### Task description
In the records below, which lines include "Large"? Copy them.

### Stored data
*** Begin section ***

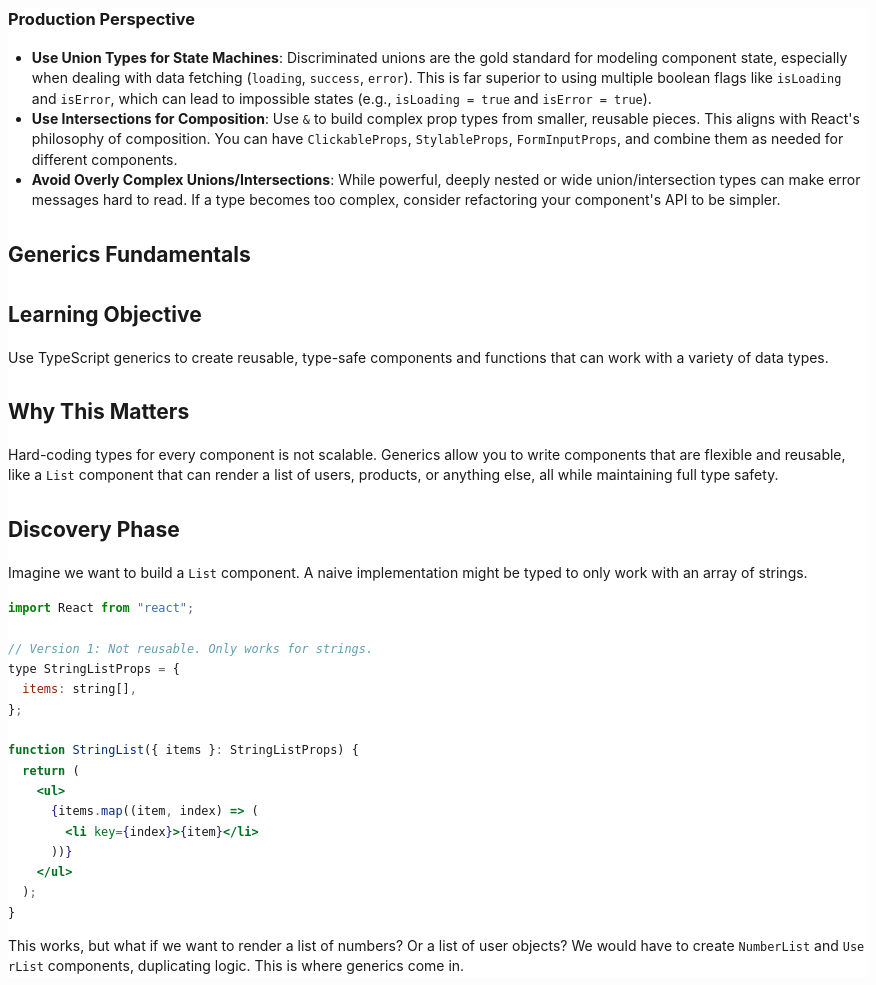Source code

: ### Production Perspective

- **Use Union Types for State Machines**: Discriminated unions are the gold standard for modeling component state, especially when dealing with data fetching (`loading`, `success`, `error`). This is far superior to using multiple boolean flags like `isLoading` and `isError`, which can lead to impossible states (e.g., `isLoading = true` and `isError = true`).
- **Use Intersections for Composition**: Use `&` to build complex prop types from smaller, reusable pieces. This aligns with React's philosophy of composition. You can have `ClickableProps`, `StylableProps`, `FormInputProps`, and combine them as needed for different components.
- **Avoid Overly Complex Unions/Intersections**: While powerful, deeply nested or wide union/intersection types can make error messages hard to read. If a type becomes too complex, consider refactoring your component's API to be simpler.

## Generics Fundamentals

## Learning Objective

Use TypeScript generics to create reusable, type-safe components and functions that can work with a variety of data types.

## Why This Matters

Hard-coding types for every component is not scalable. Generics allow you to write components that are flexible and reusable, like a `List` component that can render a list of users, products, or anything else, all while maintaining full type safety.

## Discovery Phase

Imagine we want to build a `List` component. A naive implementation might be typed to only work with an array of strings.

```jsx
import React from "react";

// Version 1: Not reusable. Only works for strings.
type StringListProps = {
  items: string[],
};

function StringList({ items }: StringListProps) {
  return (
    <ul>
      {items.map((item, index) => (
        <li key={index}>{item}</li>
      ))}
    </ul>
  );
}
```

This works, but what if we want to render a list of numbers? Or a list of user objects? We would have to create `NumberList` and `UserList` components, duplicating logic. This is where generics come in.
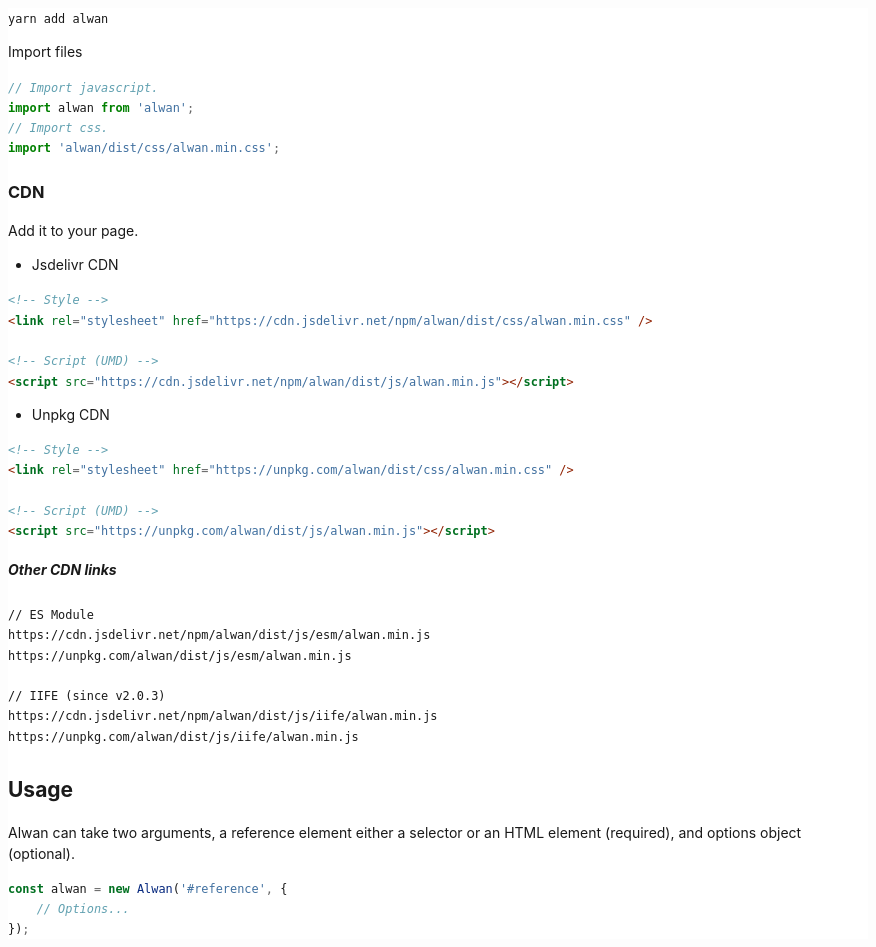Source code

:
 ```
yarn add alwan
```

Import files

```javascript
// Import javascript.
import alwan from 'alwan';
// Import css.
import 'alwan/dist/css/alwan.min.css';
```

### CDN

Add it to your page.

-   Jsdelivr CDN

```html
<!-- Style -->
<link rel="stylesheet" href="https://cdn.jsdelivr.net/npm/alwan/dist/css/alwan.min.css" />

<!-- Script (UMD) -->
<script src="https://cdn.jsdelivr.net/npm/alwan/dist/js/alwan.min.js"></script>
```

-   Unpkg CDN

```html
<!-- Style -->
<link rel="stylesheet" href="https://unpkg.com/alwan/dist/css/alwan.min.css" />

<!-- Script (UMD) -->
<script src="https://unpkg.com/alwan/dist/js/alwan.min.js"></script>
```
##### Other CDN links
```script
// ES Module
https://cdn.jsdelivr.net/npm/alwan/dist/js/esm/alwan.min.js
https://unpkg.com/alwan/dist/js/esm/alwan.min.js

// IIFE (since v2.0.3)
https://cdn.jsdelivr.net/npm/alwan/dist/js/iife/alwan.min.js
https://unpkg.com/alwan/dist/js/iife/alwan.min.js

```

## Usage

Alwan can take two arguments,
a reference element either a selector or an HTML element (required),
and options object (optional).

```javascript
const alwan = new Alwan('#reference', {
    // Options...
});
```
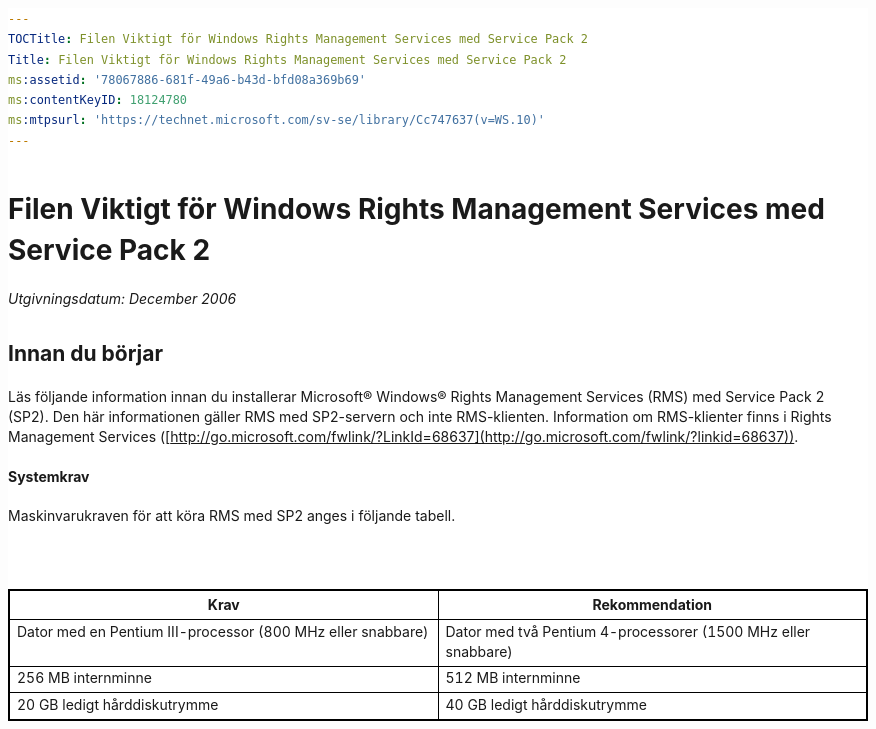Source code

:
```yaml
---
TOCTitle: Filen Viktigt för Windows Rights Management Services med Service Pack 2
Title: Filen Viktigt för Windows Rights Management Services med Service Pack 2
ms:assetid: '78067886-681f-49a6-b43d-bfd08a369b69'
ms:contentKeyID: 18124780
ms:mtpsurl: 'https://technet.microsoft.com/sv-se/library/Cc747637(v=WS.10)'
---
```


Filen Viktigt för Windows Rights Management Services med Service Pack 2
=======================================================================

*Utgivningsdatum: December 2006*

Innan du börjar
---------------

Läs följande information innan du installerar Microsoft® Windows® Rights Management Services (RMS) med Service Pack 2 (SP2). Den här informationen gäller RMS med SP2-servern och inte RMS-klienten. Information om RMS-klienter finns i Rights Management Services ([http://go.microsoft.com/fwlink/?LinkId=68637](http://go.microsoft.com/fwlink/?linkid=68637)).

#### Systemkrav

Maskinvarukraven för att köra RMS med SP2 anges i följande tabell.

###  

 
<table style="border:1px solid black;">
<colgroup>
<col width="50%" />
<col width="50%" />
</colgroup>
<thead>
<tr class="header">
<th style="border:1px solid black;" >Krav</th>
<th style="border:1px solid black;" >Rekommendation</th>
</tr>
</thead>
<tbody>
<tr class="odd">
<td style="border:1px solid black;">Dator med en Pentium III-processor (800 MHz eller snabbare)</td>
<td style="border:1px solid black;">Dator med två Pentium 4-processorer (1500 MHz eller snabbare)</td>
</tr>
<tr class="even">
<td style="border:1px solid black;">256 MB internminne</td>
<td style="border:1px solid black;">512 MB internminne</td>
</tr>
<tr class="odd">
<td style="border:1px solid black;">20 GB ledigt hårddiskutrymme</td>
<td style="border:1px solid black;">40 GB ledigt hårddiskutrymme</td>
</tr>
</tbody>
</table>
  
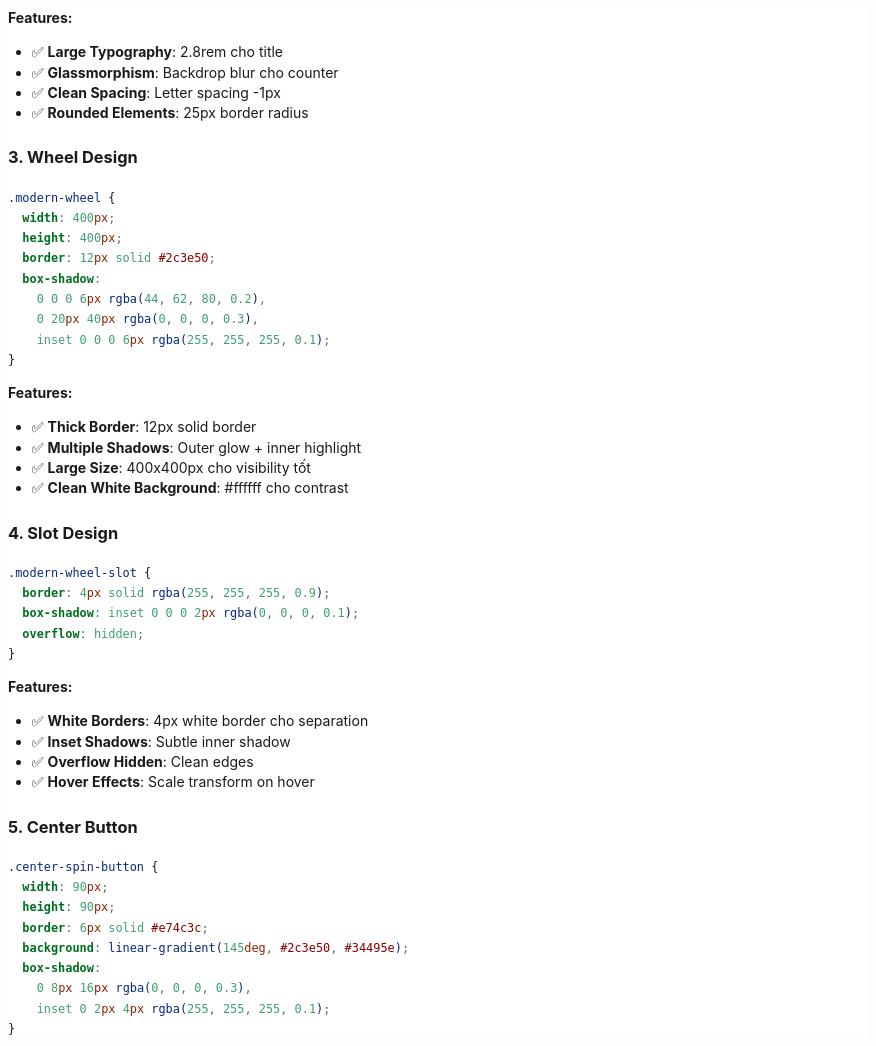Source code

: **Features:**

- ✅ **Large Typography**: 2.8rem cho title
- ✅ **Glassmorphism**: Backdrop blur cho counter
- ✅ **Clean Spacing**: Letter spacing -1px
- ✅ **Rounded Elements**: 25px border radius

### **3. Wheel Design**

```css
.modern-wheel {
  width: 400px;
  height: 400px;
  border: 12px solid #2c3e50;
  box-shadow:
    0 0 0 6px rgba(44, 62, 80, 0.2),
    0 20px 40px rgba(0, 0, 0, 0.3),
    inset 0 0 0 6px rgba(255, 255, 255, 0.1);
}
```

**Features:**

- ✅ **Thick Border**: 12px solid border
- ✅ **Multiple Shadows**: Outer glow + inner highlight
- ✅ **Large Size**: 400x400px cho visibility tốt
- ✅ **Clean White Background**: #ffffff cho contrast

### **4. Slot Design**

```css
.modern-wheel-slot {
  border: 4px solid rgba(255, 255, 255, 0.9);
  box-shadow: inset 0 0 0 2px rgba(0, 0, 0, 0.1);
  overflow: hidden;
}
```

**Features:**

- ✅ **White Borders**: 4px white border cho separation
- ✅ **Inset Shadows**: Subtle inner shadow
- ✅ **Overflow Hidden**: Clean edges
- ✅ **Hover Effects**: Scale transform on hover

### **5. Center Button**

```css
.center-spin-button {
  width: 90px;
  height: 90px;
  border: 6px solid #e74c3c;
  background: linear-gradient(145deg, #2c3e50, #34495e);
  box-shadow:
    0 8px 16px rgba(0, 0, 0, 0.3),
    inset 0 2px 4px rgba(255, 255, 255, 0.1);
}
```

*** End section ***

### Your response
- ✅ **Large Typography**: 2.8rem cho title
- ✅ **Large Size**: 400x400px cho visibility tốt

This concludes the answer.